Jeremy Weinstein pursued an independent study last term that had a direct impact on both his college career and his aspirations for a future career as a teacher. Weinstein team-taught a distinctive First-Year Seminar called “Why People Are Poor: U.S. and Global Perspectives” with Mary P. Beckman, associate professor of economics and business.

“We guided the class toward a better understanding of homelessness and poverty in the United States and the world,” says Weinstein. Beckman says the experience helped Weinstein improve as a teacher and as a student.

“Jeremy and I put together essays and exams,” she says. “We led lectures, discussions, and small groups. He worked on his teaching skills, but he improved as a student, as well. He really developed his understanding of the material by teaching it.”

Students in the class were required to do at least two hours of community service each week. Weinstein organized and participated in a program called Midnight Run in which the class and other members of the Lafayette community made and delivered sandwiches to homeless people in New York City.

“I was able to combine my volunteering passions with my desire to teach,” he says. “Having the opportunity to educate others on these issues is very important to me.”

He is a former coordinator of the Kids in the Community program, one of more than 25 programs of sustained voluntary service that Lafayette students conduct annually under the auspices of the College’s Landis Community Outreach Center.

Despite having strong leadership skills, Weinstein initially wondered whether the students in the seminar would accept him as a teacher.

“I wasn’t sure if they would be receptive to having a peer as one of their teachers,” he says, “but that challenge, or rather fear, was quickly overcome.

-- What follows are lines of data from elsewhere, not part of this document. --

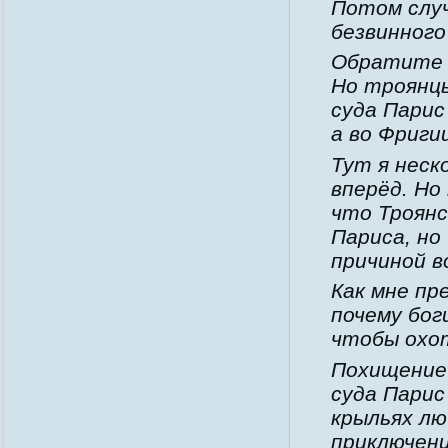
Потом случ
безвинного
Обратите в
Но троянцы
суда Парис
а во Фриги
Тут я неск
вперёд. Но
что Троянс
Париса, но
причиной в
Как мне пр
почему бог
чтобы охот
Похищение 
суда Парис
крыльях лю
приключени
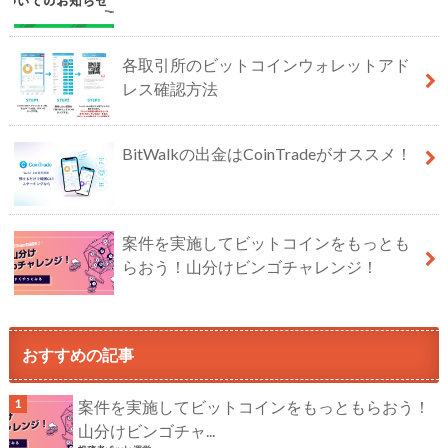
各取引所のビットコインウォレットアド
レス確認方法
BitWalkの出金はCoinTradeがオススメ！
案件を実施してビットコインをもっとも
らおう！山分けビンゴチャレンジ！
おすすめの記事
案件を実施してビットコインをもっともらおう！
山分けビンゴチャ...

They were very receptive. There was a lot of mutual respect.” That came as no surprise to Beckman, who says, “Jeremy is a natural leader and has a nice manner with the students.”

For Weinstein, who plans to become a college professor, the independent study offered great practical experience.

“This project was a nice foundation for my future plans,” he says. “I am grateful to have had such a unique experience. Teaching is a wonderful feeling. I feel a lot more confident about speaking in front of a group, and I’m able to organize my ideas much more clearly and concisely.”

Weinstein is also grateful for the mentoring and overall education he receives at Lafayette.

“Dr. Beckman truly seeks to enhance the student’s learning experience,” he says. “She epitomizes what a true educator should be.

“Lafayette has provided me with a wonderful experience. I have been able to take many risks in my college career that have allowed me to grow as a person, in every aspect,” he continues. “I think the independent study program is a wonderful and useful tool that allows students to focus on a specific subject in a different and unique manner. The amount of knowledge a student acquires with classroom and hands-on learning is enormous.”

Another Side of Jeremy

He is a member of the executive board of the Kirby Government and Law Society and president of Delta Upsilon fraternity.